* _Excerpted data_:

#####

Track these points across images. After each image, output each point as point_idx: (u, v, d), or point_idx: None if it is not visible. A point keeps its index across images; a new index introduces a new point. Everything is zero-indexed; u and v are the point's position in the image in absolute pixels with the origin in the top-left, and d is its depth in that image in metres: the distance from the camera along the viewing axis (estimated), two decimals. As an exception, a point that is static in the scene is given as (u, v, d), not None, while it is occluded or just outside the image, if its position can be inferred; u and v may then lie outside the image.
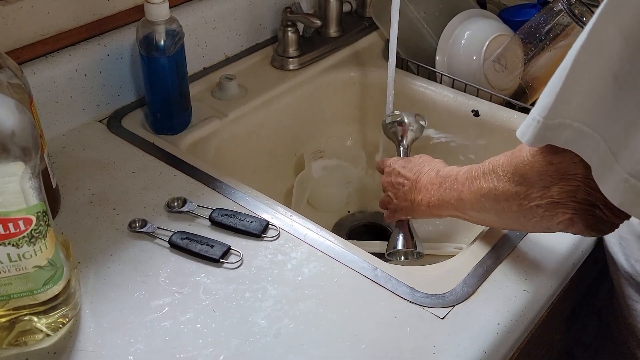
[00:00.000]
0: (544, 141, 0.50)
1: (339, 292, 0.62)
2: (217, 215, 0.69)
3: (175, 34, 0.79)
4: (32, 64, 0.78)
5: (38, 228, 0.51)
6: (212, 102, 0.92)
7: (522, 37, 0.96)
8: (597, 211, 0.50)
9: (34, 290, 0.54)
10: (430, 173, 0.71)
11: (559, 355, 0.97)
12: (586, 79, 0.46)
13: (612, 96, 0.44)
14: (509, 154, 0.57)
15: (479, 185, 0.60)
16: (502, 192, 0.57)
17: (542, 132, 0.49)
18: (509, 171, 0.56)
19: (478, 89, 0.96)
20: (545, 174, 0.52)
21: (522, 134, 0.52)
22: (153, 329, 0.58)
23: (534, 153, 0.53)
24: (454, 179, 0.65)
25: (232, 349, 0.57)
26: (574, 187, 0.50)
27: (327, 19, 1.06)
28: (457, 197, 0.64)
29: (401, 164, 0.78)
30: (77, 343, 0.57)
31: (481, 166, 0.61)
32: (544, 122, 0.49)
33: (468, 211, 0.64)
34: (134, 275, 0.63)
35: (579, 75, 0.46)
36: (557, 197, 0.52)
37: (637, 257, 0.67)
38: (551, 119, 0.48)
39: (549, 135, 0.49)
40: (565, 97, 0.47)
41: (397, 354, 0.56)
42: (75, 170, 0.77)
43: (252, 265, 0.65)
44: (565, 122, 0.47)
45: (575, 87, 0.46)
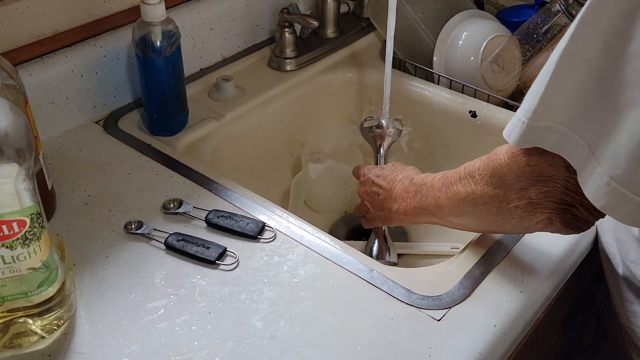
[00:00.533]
0: (530, 143, 0.51)
1: (335, 294, 0.62)
2: (213, 217, 0.69)
3: (171, 35, 0.79)
4: (28, 65, 0.78)
5: (32, 230, 0.51)
6: (209, 103, 0.92)
7: (519, 37, 0.96)
8: (574, 210, 0.51)
9: (28, 292, 0.54)
10: (404, 182, 0.72)
11: (556, 357, 0.96)
12: (569, 83, 0.46)
13: (593, 101, 0.45)
14: (485, 158, 0.58)
15: (456, 190, 0.61)
16: (480, 196, 0.58)
17: (528, 134, 0.50)
18: (487, 174, 0.57)
19: (475, 90, 0.96)
20: (522, 175, 0.53)
21: (509, 134, 0.52)
22: (148, 331, 0.58)
23: (511, 155, 0.54)
24: (429, 186, 0.66)
25: (228, 351, 0.56)
26: (551, 188, 0.51)
27: (325, 20, 1.06)
28: (434, 204, 0.65)
29: (375, 172, 0.78)
30: (72, 345, 0.57)
31: (457, 171, 0.62)
32: (529, 123, 0.50)
33: (446, 216, 0.64)
34: (130, 277, 0.63)
35: (561, 79, 0.47)
36: (535, 198, 0.53)
37: (633, 259, 0.67)
38: (536, 121, 0.49)
39: (535, 137, 0.50)
40: (548, 101, 0.48)
41: (393, 355, 0.56)
42: (71, 171, 0.77)
43: (248, 267, 0.64)
44: (551, 125, 0.48)
45: (558, 91, 0.47)
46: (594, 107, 0.45)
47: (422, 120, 1.00)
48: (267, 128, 0.96)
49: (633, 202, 0.44)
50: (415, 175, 0.72)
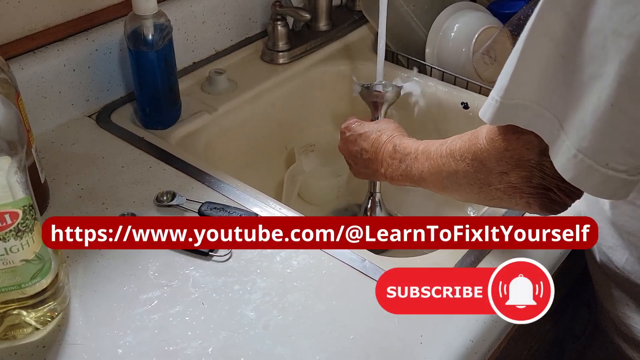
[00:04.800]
0: (504, 121, 0.52)
1: (327, 284, 0.62)
2: (206, 209, 0.69)
3: (163, 28, 0.79)
4: (20, 59, 0.78)
5: (25, 222, 0.52)
6: (202, 97, 0.92)
7: (511, 29, 0.96)
8: (551, 194, 0.52)
9: (22, 284, 0.54)
10: (387, 146, 0.72)
11: (548, 346, 0.97)
12: (537, 60, 0.47)
13: (560, 76, 0.46)
14: (466, 139, 0.58)
15: (439, 168, 0.62)
16: (462, 176, 0.59)
17: (501, 113, 0.51)
18: (468, 157, 0.57)
19: (468, 82, 0.96)
20: (502, 160, 0.54)
21: (483, 113, 0.53)
22: (142, 322, 0.58)
23: (490, 140, 0.55)
24: (413, 158, 0.67)
25: (221, 340, 0.57)
26: (529, 173, 0.52)
27: (317, 13, 1.06)
28: (418, 176, 0.66)
29: (357, 130, 0.78)
30: (67, 336, 0.57)
31: (439, 149, 0.62)
32: (502, 101, 0.50)
33: (431, 187, 0.66)
34: (123, 269, 0.63)
35: (530, 57, 0.48)
36: (514, 182, 0.54)
37: (610, 244, 0.68)
38: (508, 99, 0.50)
39: (508, 115, 0.51)
40: (519, 78, 0.49)
41: (385, 344, 0.57)
42: (64, 165, 0.77)
43: (241, 258, 0.65)
44: (523, 103, 0.49)
45: (528, 68, 0.48)
46: (561, 82, 0.46)
47: (414, 112, 1.01)
48: (260, 121, 0.96)
49: (599, 172, 0.45)
50: (398, 141, 0.72)
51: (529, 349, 0.86)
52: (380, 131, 0.75)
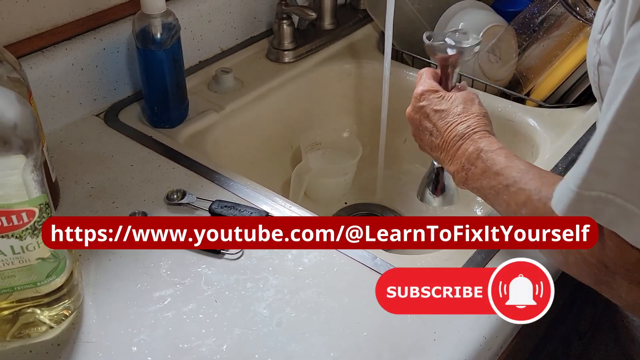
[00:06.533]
0: (581, 213, 0.47)
1: (339, 281, 0.63)
2: (216, 207, 0.70)
3: (171, 27, 0.79)
4: (28, 59, 0.78)
5: (41, 220, 0.52)
6: (209, 95, 0.92)
7: (516, 27, 0.96)
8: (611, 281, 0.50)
9: (37, 282, 0.54)
10: (467, 145, 0.62)
11: (555, 344, 0.98)
12: (624, 148, 0.42)
13: None
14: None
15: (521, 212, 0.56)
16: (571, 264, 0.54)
17: (578, 204, 0.47)
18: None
19: (473, 80, 0.96)
20: (624, 267, 0.48)
21: (556, 203, 0.49)
22: (156, 319, 0.58)
23: (618, 249, 0.48)
24: (503, 186, 0.59)
25: (235, 338, 0.57)
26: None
27: (322, 11, 1.06)
28: (492, 202, 0.61)
29: (435, 104, 0.66)
30: (81, 334, 0.57)
31: (533, 192, 0.55)
32: (579, 192, 0.46)
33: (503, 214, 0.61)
34: (135, 267, 0.64)
35: (615, 143, 0.42)
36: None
37: None
38: (587, 190, 0.45)
39: (587, 208, 0.46)
40: (601, 167, 0.44)
41: (398, 340, 0.57)
42: (73, 164, 0.77)
43: (253, 256, 0.65)
44: (606, 197, 0.44)
45: (613, 157, 0.43)
46: None
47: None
48: (266, 119, 0.97)
49: None
50: (485, 144, 0.61)
51: (535, 346, 0.86)
52: (461, 114, 0.64)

#####

* _Your objective_: Every line of the listing must be reproduced exactly, though the pictures are to be left out.

* _Answer section_:
Track these points across images. After each image, output each point as point_idx: (u, v, d), or point_idx: None if it is not visible. A point keeps its index across images; a new index introduces a new point. Everything is zero-indexed; u and v are the point's position in the image in absolute pixels with the origin in the top-left, and d is its depth in that image in metres: the distance from the camera along the viewing axis (estimated), two decimals. As an exception, a point that is static in the scene is given as (u, v, d), not None, while it is occluded or just outside the image, if its position can be inferred; u and v may then lie outside the image.
[00:00.000]
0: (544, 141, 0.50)
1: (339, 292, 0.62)
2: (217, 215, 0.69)
3: (175, 34, 0.79)
4: (32, 64, 0.78)
5: (38, 228, 0.51)
6: (212, 102, 0.92)
7: (522, 37, 0.96)
8: (597, 211, 0.50)
9: (34, 290, 0.54)
10: (430, 173, 0.71)
11: (559, 355, 0.97)
12: (586, 79, 0.46)
13: (612, 96, 0.44)
14: (509, 154, 0.57)
15: (479, 185, 0.60)
16: (502, 192, 0.57)
17: (542, 132, 0.49)
18: (509, 171, 0.56)
19: (478, 89, 0.96)
20: (545, 174, 0.52)
21: (522, 134, 0.52)
22: (153, 329, 0.58)
23: (534, 153, 0.53)
24: (454, 179, 0.65)
25: (232, 349, 0.57)
26: (574, 187, 0.50)
27: (327, 19, 1.06)
28: (457, 197, 0.64)
29: (401, 164, 0.78)
30: (77, 343, 0.57)
31: (481, 166, 0.61)
32: (544, 122, 0.49)
33: (468, 211, 0.64)
34: (134, 275, 0.63)
35: (579, 75, 0.46)
36: (557, 197, 0.52)
37: (637, 257, 0.67)
38: (551, 119, 0.48)
39: (549, 135, 0.49)
40: (565, 97, 0.47)
41: (397, 354, 0.56)
42: (75, 170, 0.77)
43: (252, 265, 0.65)
44: (565, 122, 0.47)
45: (575, 87, 0.46)
[00:00.533]
0: (530, 143, 0.51)
1: (335, 294, 0.62)
2: (213, 217, 0.69)
3: (171, 35, 0.79)
4: (28, 65, 0.78)
5: (32, 230, 0.51)
6: (209, 103, 0.92)
7: (519, 37, 0.96)
8: (574, 210, 0.51)
9: (28, 292, 0.54)
10: (404, 182, 0.72)
11: (556, 357, 0.96)
12: (569, 83, 0.46)
13: (593, 101, 0.45)
14: (485, 158, 0.58)
15: (456, 190, 0.61)
16: (480, 196, 0.58)
17: (528, 134, 0.50)
18: (487, 174, 0.57)
19: (475, 90, 0.96)
20: (522, 175, 0.53)
21: (509, 134, 0.52)
22: (148, 331, 0.58)
23: (511, 155, 0.54)
24: (429, 186, 0.66)
25: (228, 351, 0.56)
26: (551, 188, 0.51)
27: (325, 20, 1.06)
28: (434, 204, 0.65)
29: (375, 172, 0.78)
30: (72, 345, 0.57)
31: (457, 171, 0.62)
32: (529, 123, 0.50)
33: (446, 216, 0.64)
34: (130, 277, 0.63)
35: (561, 79, 0.47)
36: (535, 198, 0.53)
37: (633, 259, 0.67)
38: (536, 121, 0.49)
39: (535, 137, 0.50)
40: (548, 101, 0.48)
41: (393, 355, 0.56)
42: (71, 171, 0.77)
43: (248, 267, 0.64)
44: (551, 125, 0.48)
45: (558, 91, 0.47)
46: (594, 107, 0.45)
47: (422, 120, 1.00)
48: (267, 128, 0.96)
49: (633, 202, 0.44)
50: (415, 175, 0.72)
[00:04.800]
0: (504, 121, 0.52)
1: (327, 284, 0.62)
2: (206, 209, 0.69)
3: (163, 28, 0.79)
4: (20, 59, 0.78)
5: (25, 222, 0.52)
6: (202, 97, 0.92)
7: (511, 29, 0.96)
8: (551, 194, 0.52)
9: (22, 284, 0.54)
10: (387, 146, 0.72)
11: (548, 346, 0.97)
12: (537, 60, 0.47)
13: (560, 76, 0.46)
14: (466, 139, 0.58)
15: (439, 168, 0.62)
16: (462, 176, 0.59)
17: (501, 113, 0.51)
18: (468, 157, 0.57)
19: (468, 82, 0.96)
20: (502, 160, 0.54)
21: (483, 113, 0.53)
22: (142, 322, 0.58)
23: (490, 140, 0.55)
24: (413, 158, 0.67)
25: (221, 340, 0.57)
26: (529, 173, 0.52)
27: (317, 13, 1.06)
28: (418, 176, 0.66)
29: (357, 130, 0.78)
30: (67, 336, 0.57)
31: (439, 149, 0.62)
32: (502, 101, 0.50)
33: (431, 187, 0.66)
34: (123, 269, 0.63)
35: (530, 57, 0.48)
36: (514, 182, 0.54)
37: (610, 244, 0.68)
38: (508, 99, 0.50)
39: (508, 115, 0.51)
40: (519, 78, 0.49)
41: (385, 344, 0.57)
42: (64, 165, 0.77)
43: (241, 258, 0.65)
44: (523, 103, 0.49)
45: (528, 68, 0.48)
46: (561, 82, 0.46)
47: (414, 112, 1.01)
48: (260, 121, 0.96)
49: (599, 172, 0.45)
50: (398, 141, 0.72)
51: (529, 349, 0.86)
52: (380, 131, 0.75)
[00:06.533]
0: (581, 213, 0.47)
1: (339, 281, 0.63)
2: (216, 207, 0.70)
3: (171, 27, 0.79)
4: (28, 59, 0.78)
5: (41, 220, 0.52)
6: (209, 95, 0.92)
7: (516, 27, 0.96)
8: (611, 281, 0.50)
9: (37, 282, 0.54)
10: (467, 145, 0.62)
11: (555, 344, 0.98)
12: (624, 148, 0.42)
13: None
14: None
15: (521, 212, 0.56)
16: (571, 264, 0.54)
17: (578, 204, 0.47)
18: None
19: (473, 80, 0.96)
20: (624, 267, 0.48)
21: (556, 203, 0.49)
22: (156, 319, 0.58)
23: (618, 249, 0.48)
24: (503, 186, 0.59)
25: (235, 338, 0.57)
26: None
27: (322, 11, 1.06)
28: (492, 202, 0.61)
29: (435, 104, 0.66)
30: (81, 334, 0.57)
31: (533, 192, 0.55)
32: (579, 192, 0.46)
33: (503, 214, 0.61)
34: (135, 267, 0.64)
35: (615, 143, 0.42)
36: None
37: None
38: (587, 190, 0.45)
39: (587, 208, 0.46)
40: (601, 167, 0.44)
41: (398, 340, 0.57)
42: (73, 164, 0.77)
43: (253, 256, 0.65)
44: (606, 197, 0.44)
45: (613, 157, 0.43)
46: None
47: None
48: (266, 119, 0.97)
49: None
50: (485, 144, 0.61)
51: (535, 346, 0.86)
52: (461, 114, 0.64)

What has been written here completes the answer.